**Supplied records**.

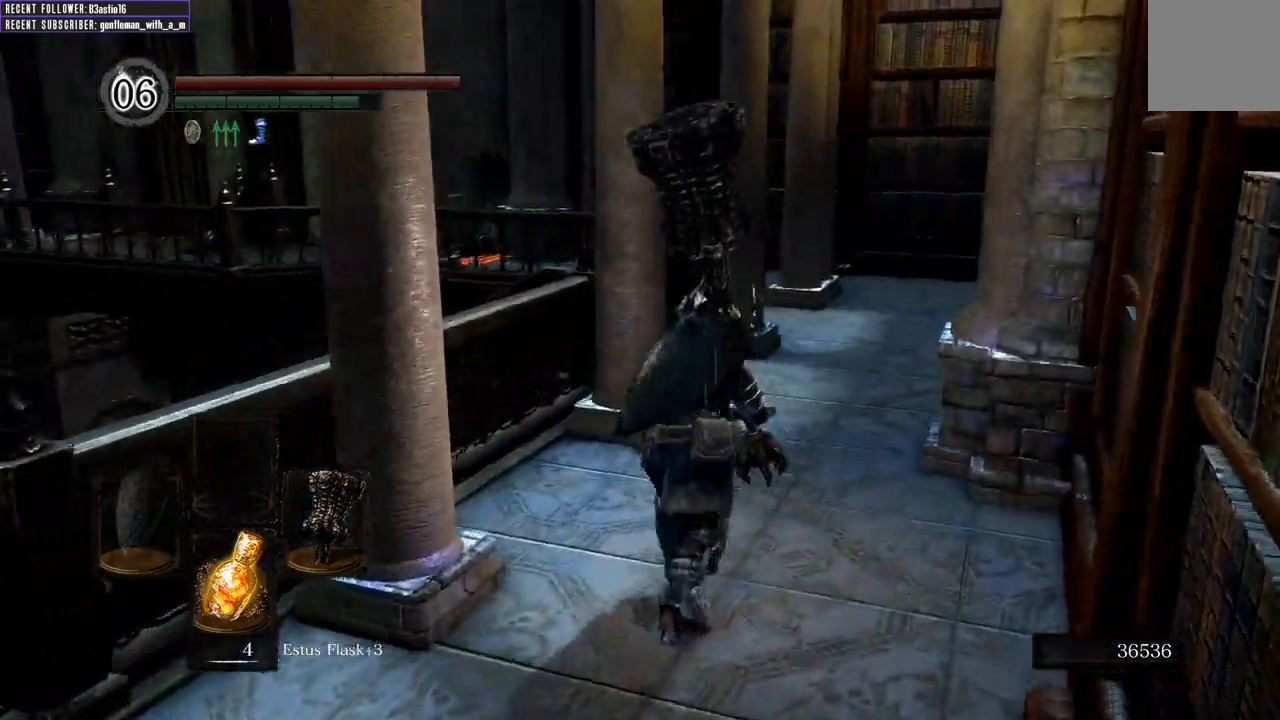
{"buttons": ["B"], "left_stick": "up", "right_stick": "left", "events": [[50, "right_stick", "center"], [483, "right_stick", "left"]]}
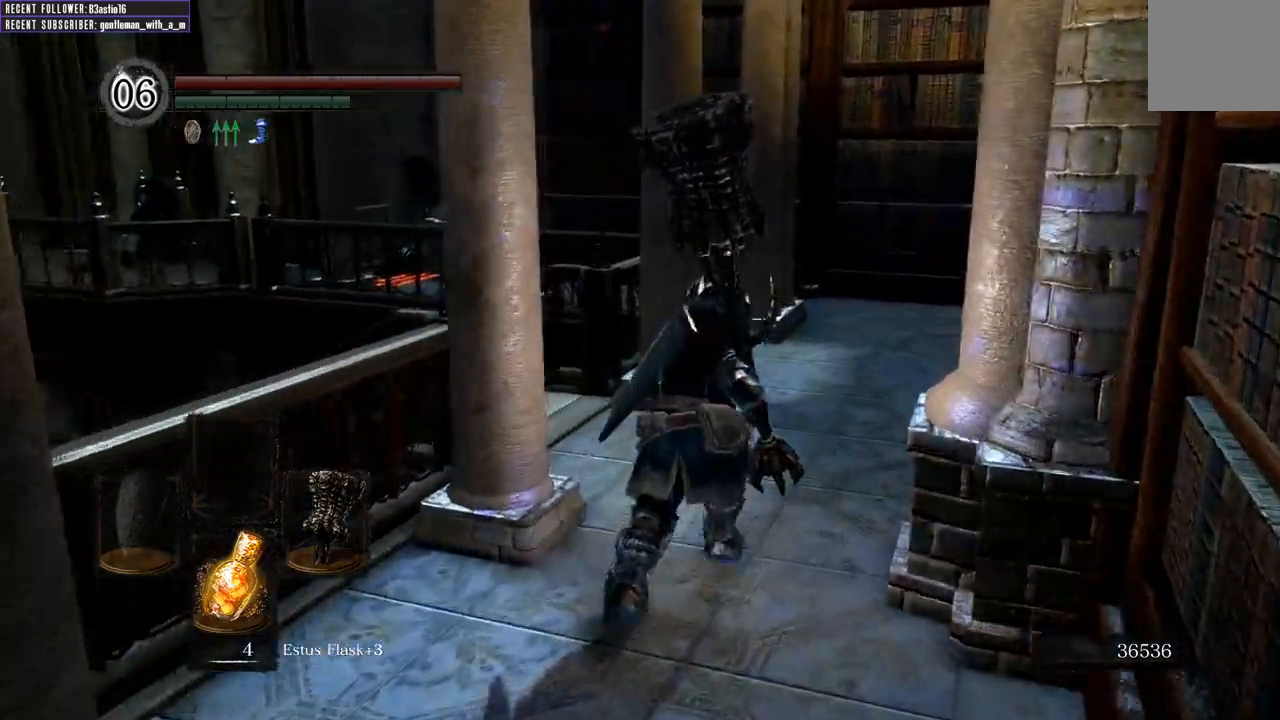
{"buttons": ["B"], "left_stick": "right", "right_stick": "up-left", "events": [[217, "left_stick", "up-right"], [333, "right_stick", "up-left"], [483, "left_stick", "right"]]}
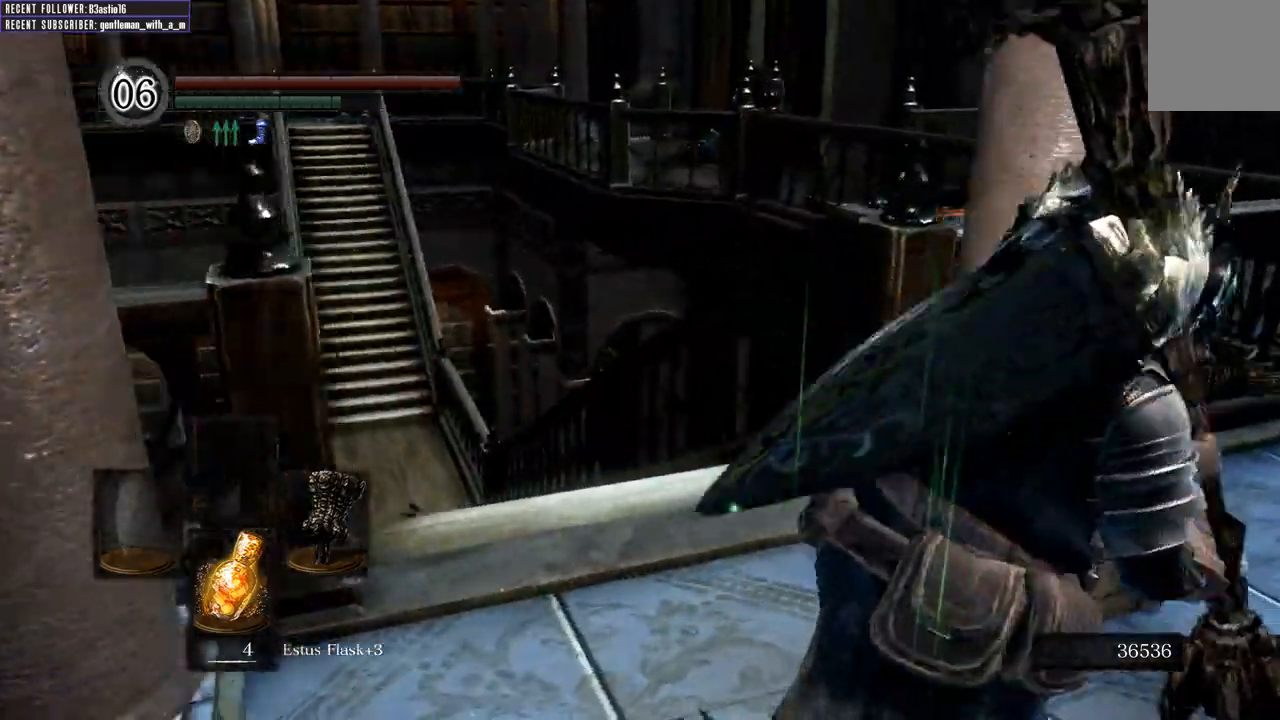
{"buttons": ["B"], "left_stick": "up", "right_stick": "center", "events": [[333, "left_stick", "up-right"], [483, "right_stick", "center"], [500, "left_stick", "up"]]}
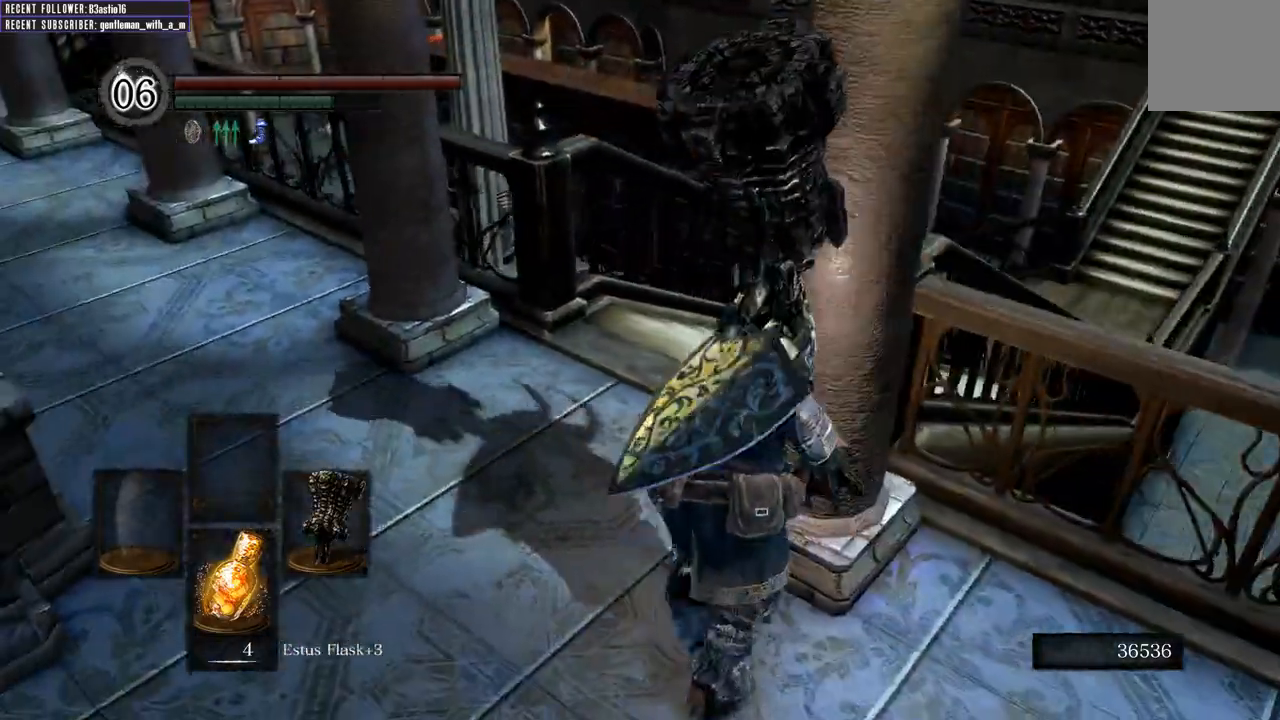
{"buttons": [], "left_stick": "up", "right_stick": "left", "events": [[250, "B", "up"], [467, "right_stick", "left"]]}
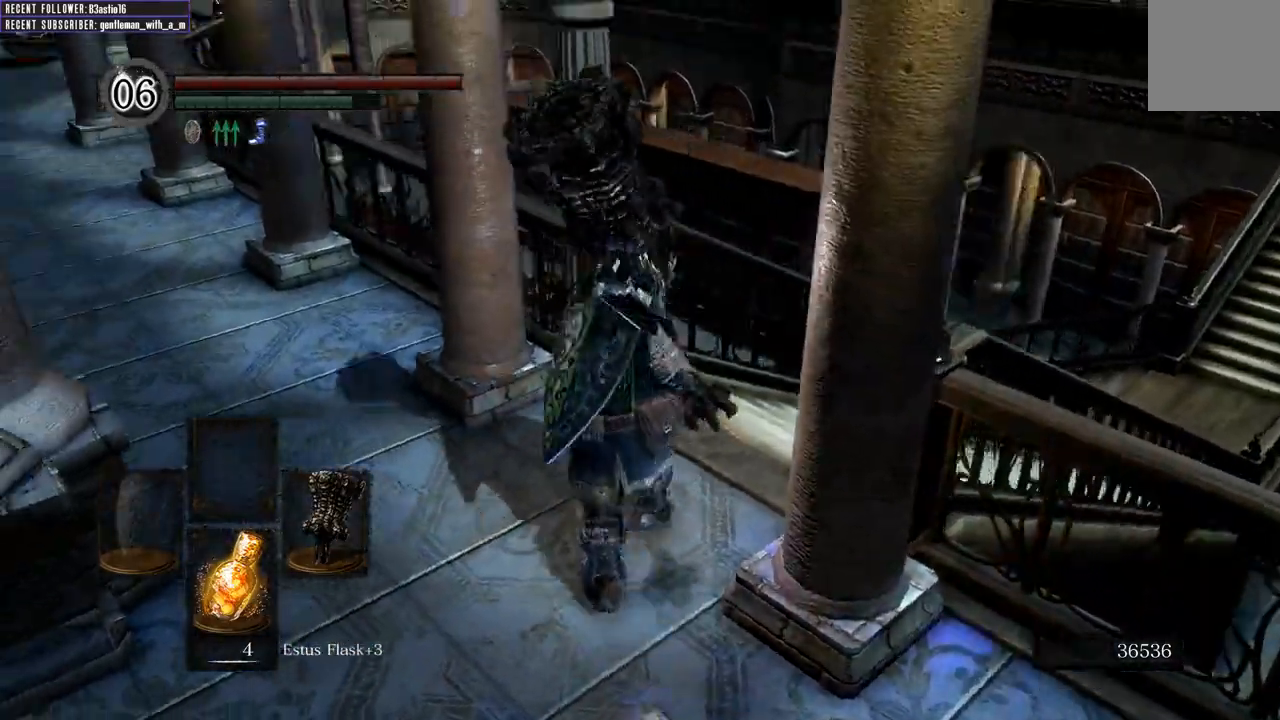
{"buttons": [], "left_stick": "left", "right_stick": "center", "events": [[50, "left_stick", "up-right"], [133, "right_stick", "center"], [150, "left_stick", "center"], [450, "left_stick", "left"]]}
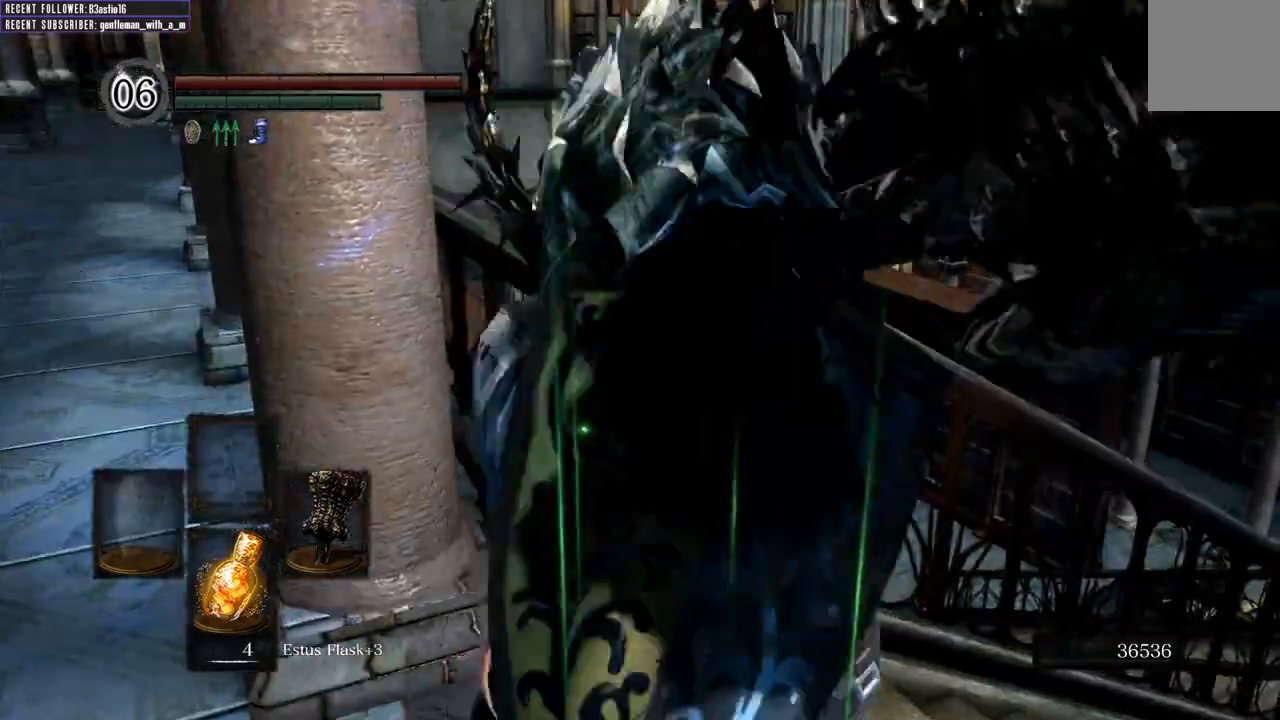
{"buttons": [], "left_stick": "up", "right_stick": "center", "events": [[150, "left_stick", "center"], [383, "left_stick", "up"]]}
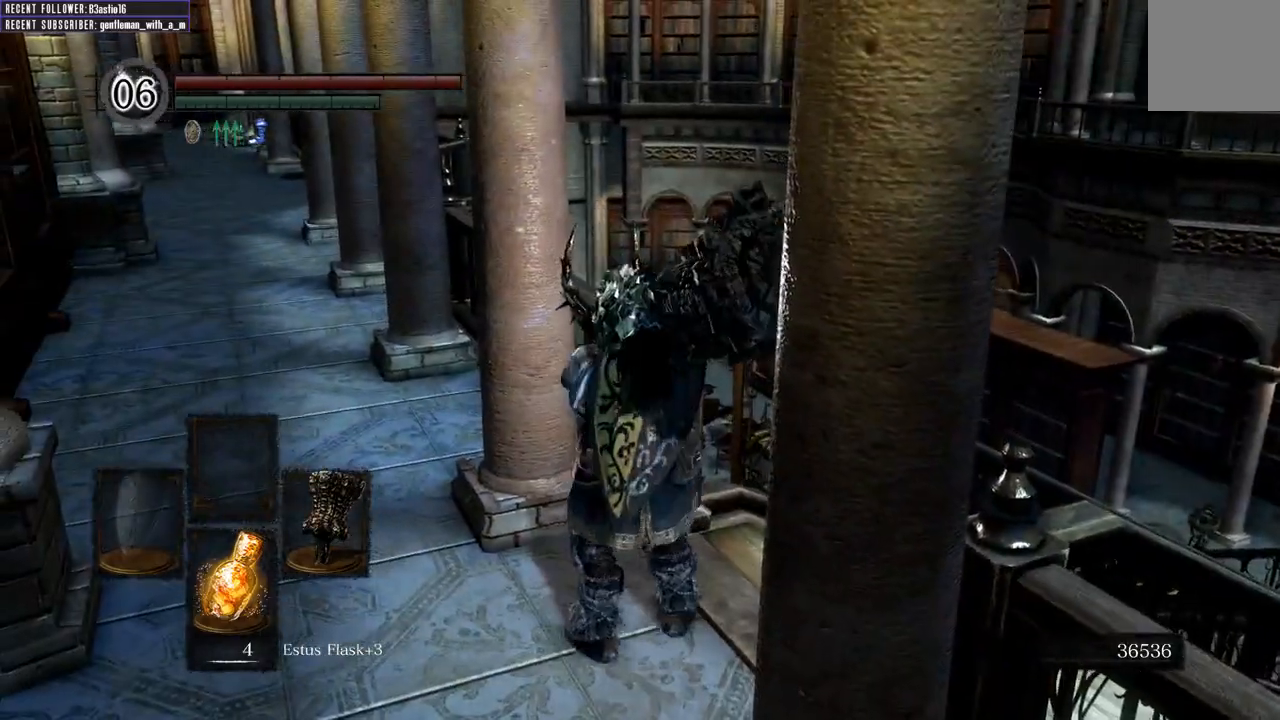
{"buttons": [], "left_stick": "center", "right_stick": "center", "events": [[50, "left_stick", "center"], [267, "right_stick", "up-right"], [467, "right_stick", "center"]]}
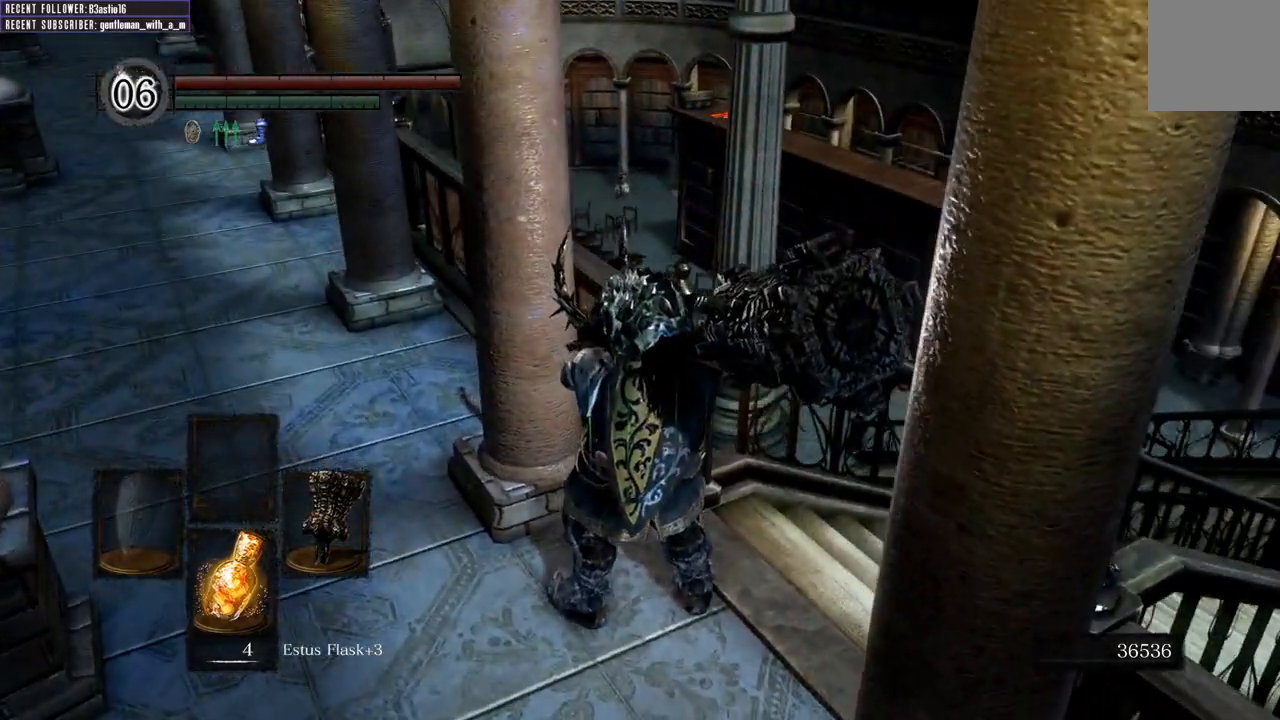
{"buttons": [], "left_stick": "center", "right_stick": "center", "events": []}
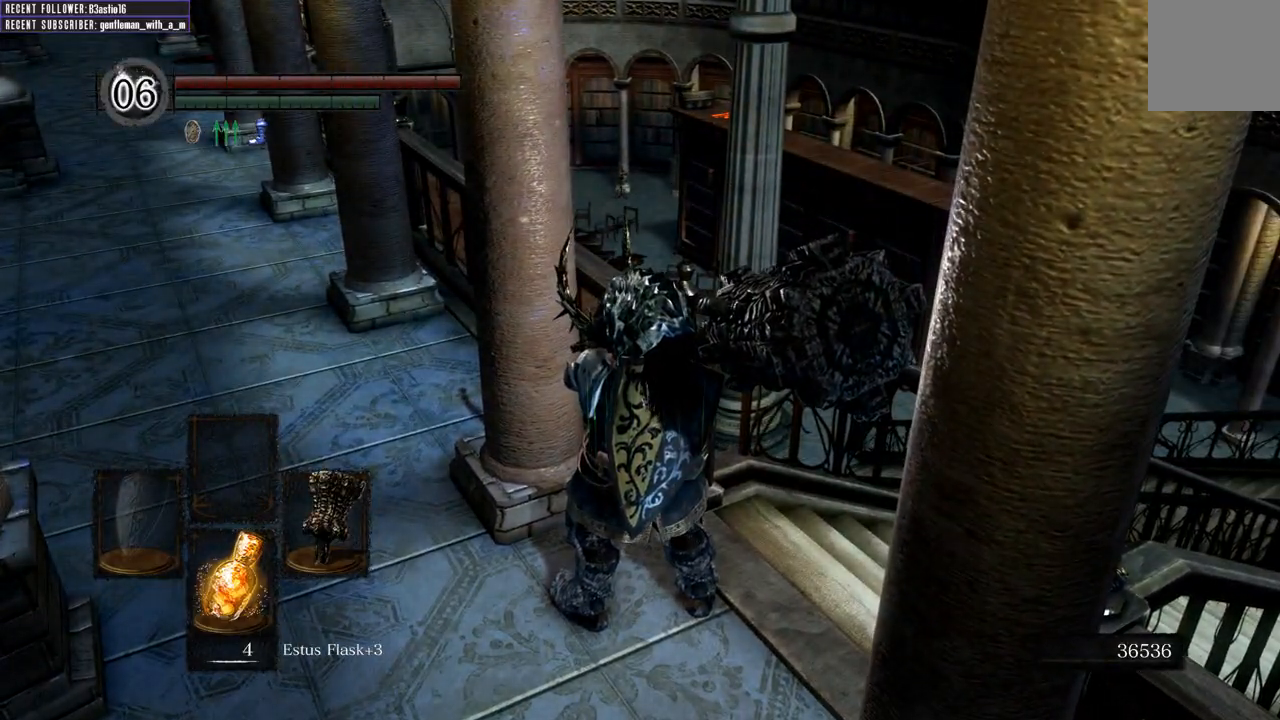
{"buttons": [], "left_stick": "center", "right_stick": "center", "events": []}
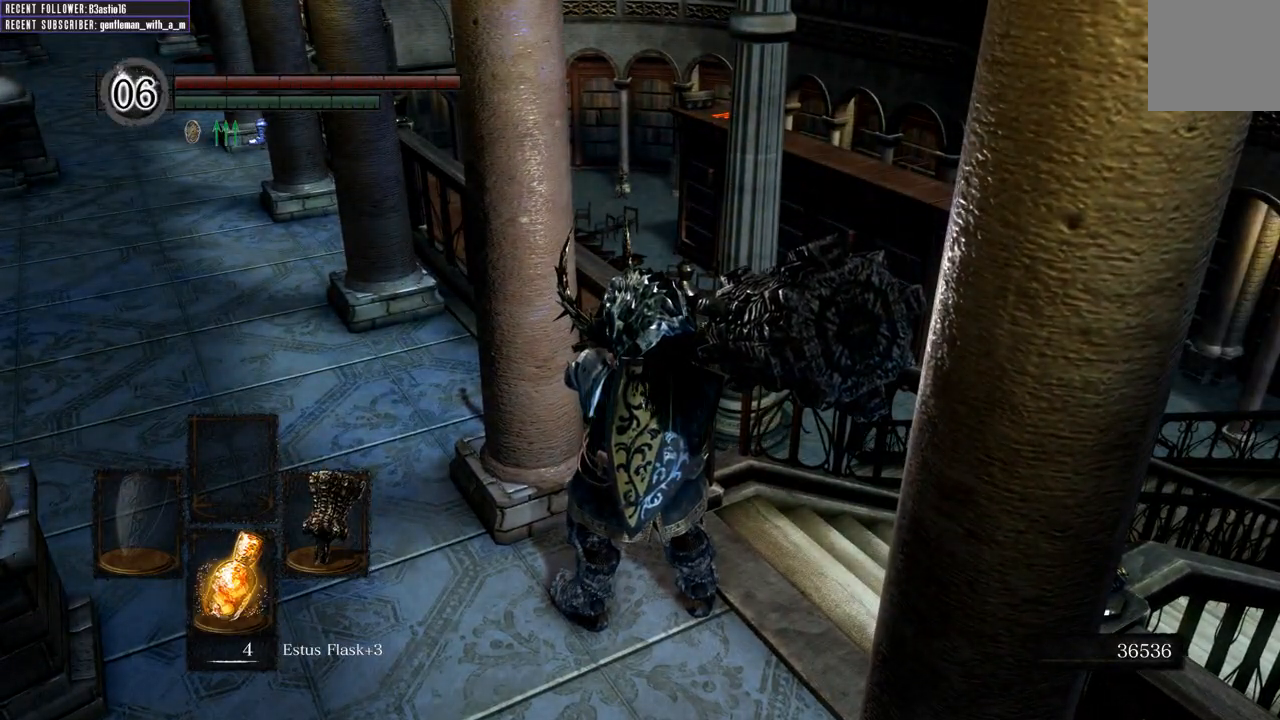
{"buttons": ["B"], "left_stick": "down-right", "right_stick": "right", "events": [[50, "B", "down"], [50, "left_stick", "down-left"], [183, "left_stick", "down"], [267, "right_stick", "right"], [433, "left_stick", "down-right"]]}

**What you should do**.
Give the data above again exactly. Leave the pictures out.

**Answer to this task**.
{"buttons": ["B"], "left_stick": "up", "right_stick": "left", "events": [[50, "right_stick", "center"], [483, "right_stick", "left"]]}
{"buttons": ["B"], "left_stick": "right", "right_stick": "up-left", "events": [[217, "left_stick", "up-right"], [333, "right_stick", "up-left"], [483, "left_stick", "right"]]}
{"buttons": ["B"], "left_stick": "up", "right_stick": "center", "events": [[333, "left_stick", "up-right"], [483, "right_stick", "center"], [500, "left_stick", "up"]]}
{"buttons": [], "left_stick": "up", "right_stick": "left", "events": [[250, "B", "up"], [467, "right_stick", "left"]]}
{"buttons": [], "left_stick": "left", "right_stick": "center", "events": [[50, "left_stick", "up-right"], [133, "right_stick", "center"], [150, "left_stick", "center"], [450, "left_stick", "left"]]}
{"buttons": [], "left_stick": "up", "right_stick": "center", "events": [[150, "left_stick", "center"], [383, "left_stick", "up"]]}
{"buttons": [], "left_stick": "center", "right_stick": "center", "events": [[50, "left_stick", "center"], [267, "right_stick", "up-right"], [467, "right_stick", "center"]]}
{"buttons": [], "left_stick": "center", "right_stick": "center", "events": []}
{"buttons": [], "left_stick": "center", "right_stick": "center", "events": []}
{"buttons": ["B"], "left_stick": "down-right", "right_stick": "right", "events": [[50, "B", "down"], [50, "left_stick", "down-left"], [183, "left_stick", "down"], [267, "right_stick", "right"], [433, "left_stick", "down-right"]]}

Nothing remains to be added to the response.